Registration is now open for the 27th annual Komen Columbus Race for the Cure.
This year, the woman representing the organization as honorary race chair is 32 years old and dealing with Stage 4 metastatic breast cancer.
Tori Geib is hoping to bring attention to the problem of younger people being diagnosed with breast cancer and the need for more funding and research.
“Mine was totally found on a fluke,” Geib said. “I was too young to do mammograms. And I thought I was laying on my cellphone and reached over and found a lump.”
Geib found the lump the week of her 30th birthday.
“I had back pain for about a year, so once we checked the lump and found that it was cancer, they looked at my back with a CAT scan and found some lesions,” Geib said.
Geib was diagnosed with Stage 4 metastatic breast cancer that had spread to her spine, liver and lungs. She’s 32 now and facing a terminal illness.
“I will be going through treatment the rest of my life,” Geib said. “Kind of the end of treatment for a metastatic patient is typically going into hospice.”
She noted that when she was first diagnosed she assumed her breast cancer was curable.
“I thought, you know, you did a year of treatment and then you were done,” Geib said. “You might have lost your hair or gone through some really horrible treatment, but you were done after a while.”
As the new honorary race chair for this year’s Komen Columbus Race for the Cure, Geib hopes to use her platform to draw attention to young people getting diagnosed with metastatic cancer and the need to research not only breast cancer itself but how it can morph and metastasize.
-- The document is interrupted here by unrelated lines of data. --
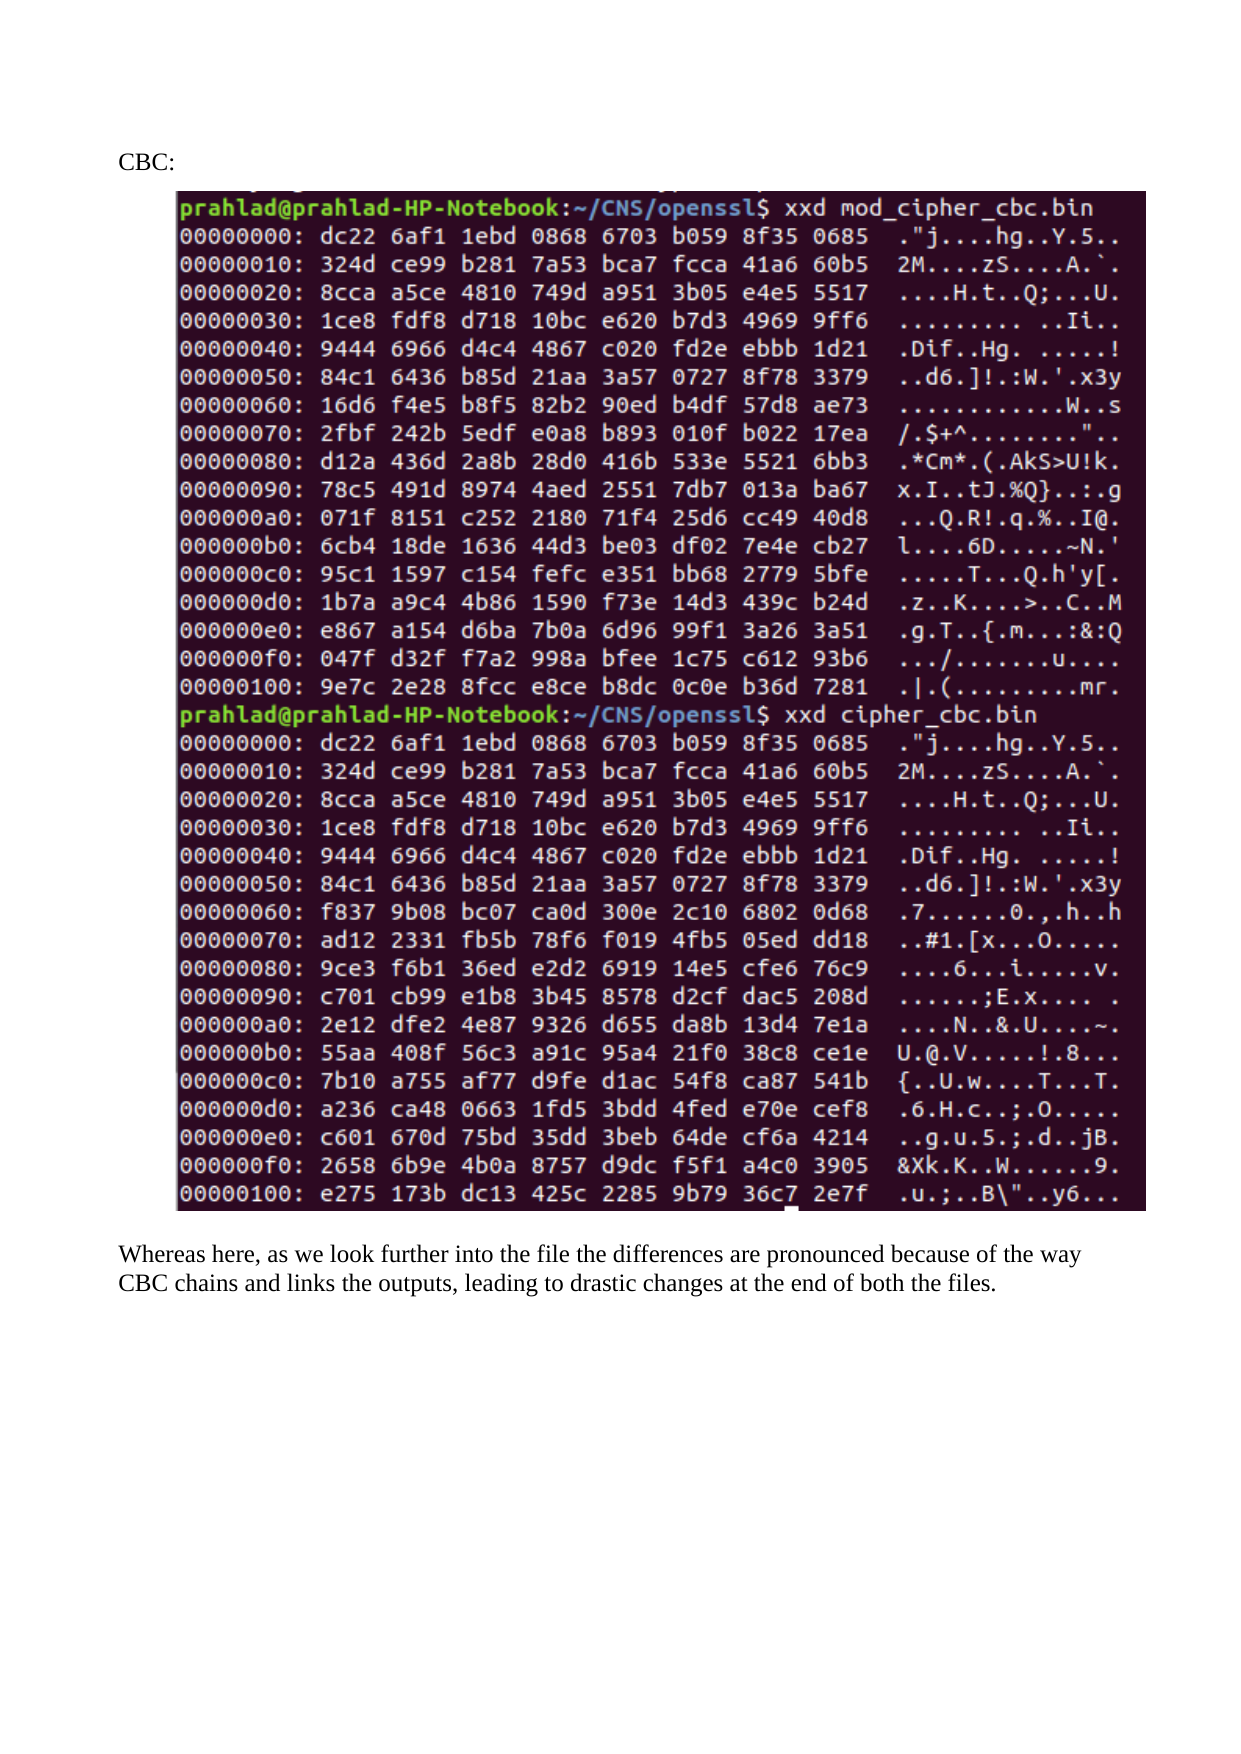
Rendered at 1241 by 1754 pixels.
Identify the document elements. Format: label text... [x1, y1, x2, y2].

text Whereas here, as we look further into the file the differences are pronounced because of the way CBC chains and links the outputs, leading to drastic changes at the end of both the files. [118, 1239, 1122, 1297]
picture [175, 191, 1146, 1211]
text CBC: [118, 147, 1122, 176]
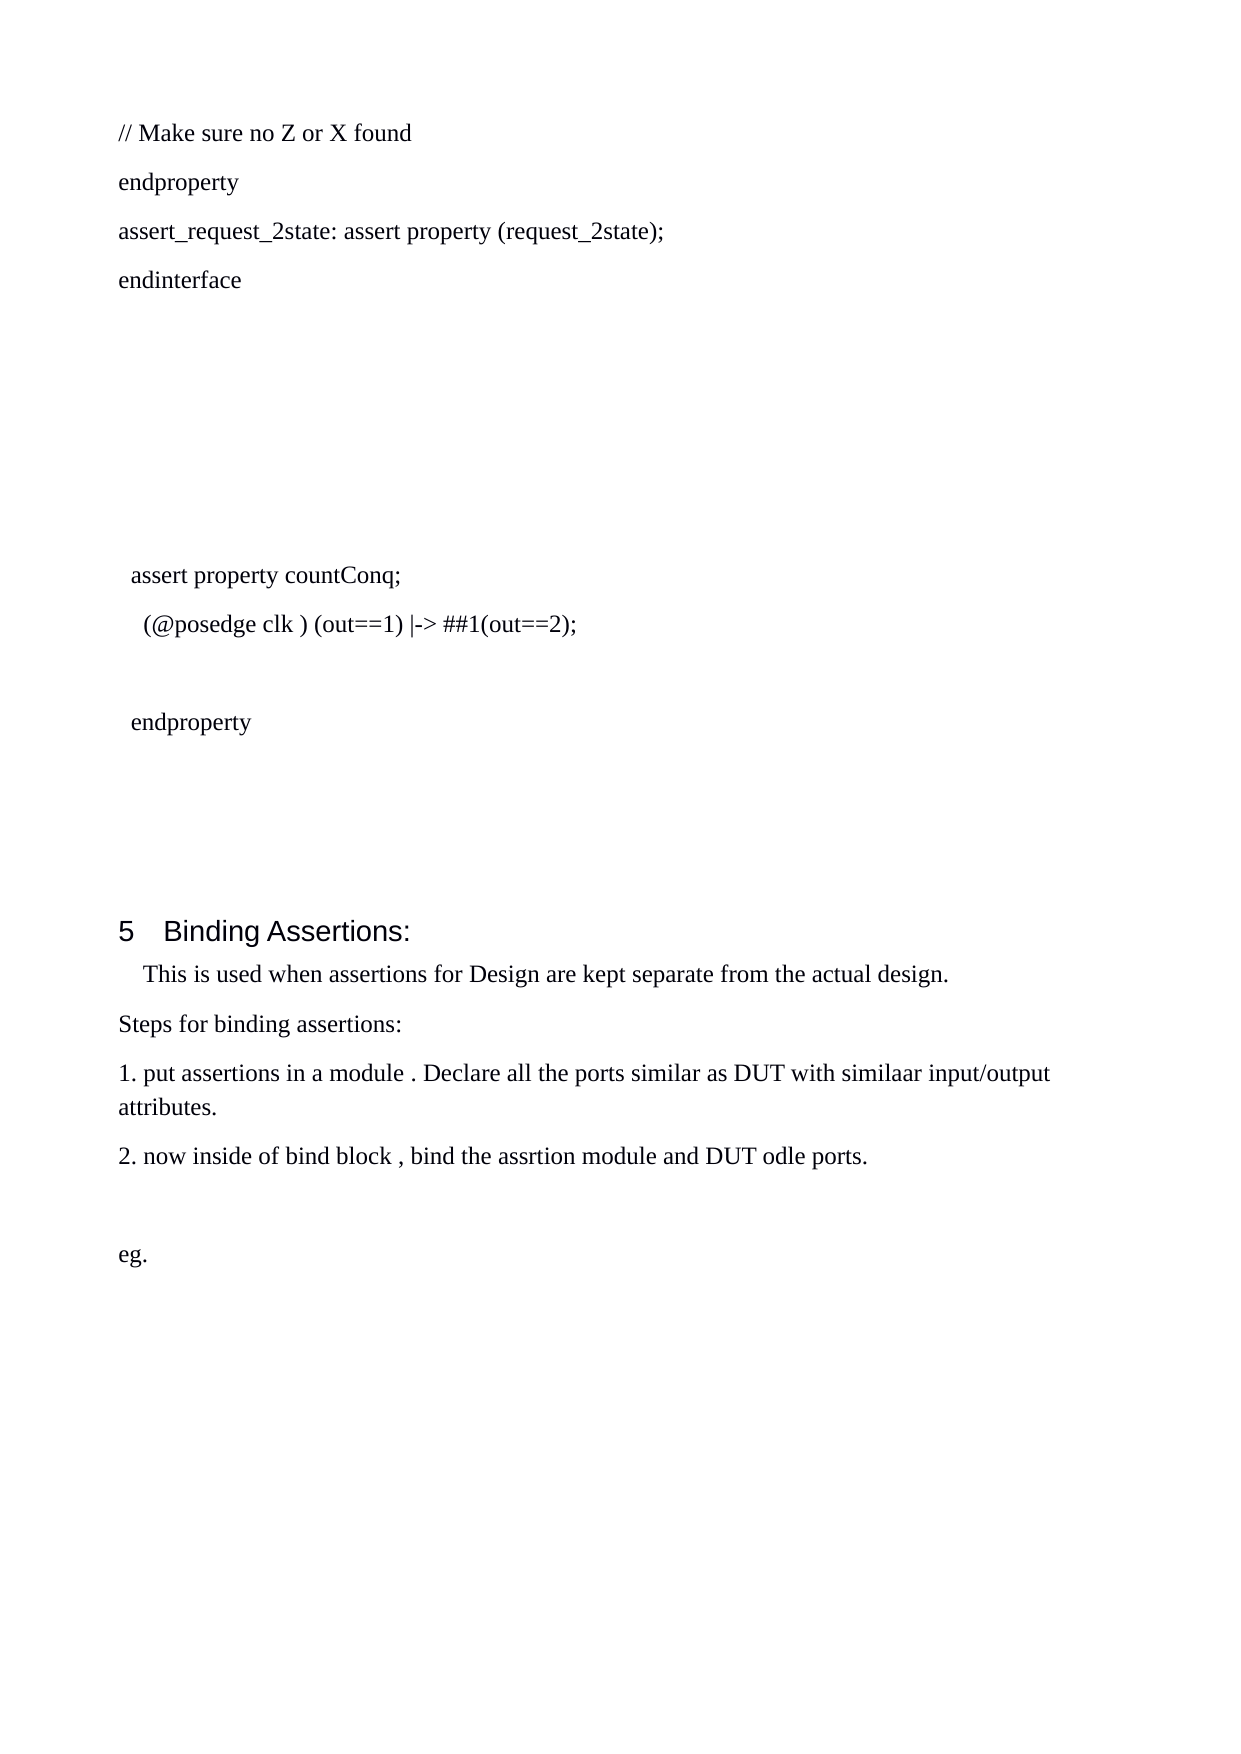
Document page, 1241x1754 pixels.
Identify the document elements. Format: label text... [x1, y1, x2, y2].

“We’re so excited” to have Geib as the race chair, said Katie Carter, the executive director of Komen Columbus. “She’s just a true champion of not only breast cancer but an advocate and really fighting for women everywhere that are dealing with breast cancer.”
For Geib, that includes a growing number of young women, like herself.
She noted that Ohio has a high rate of mortality when it comes to young women and metastatic breast cancer.
“That’s not something that any of us are willing to accept and we want to live long lives with this disease,” Geib said.
This year’s Komen Columbus Race for the Cure takes place on May 18.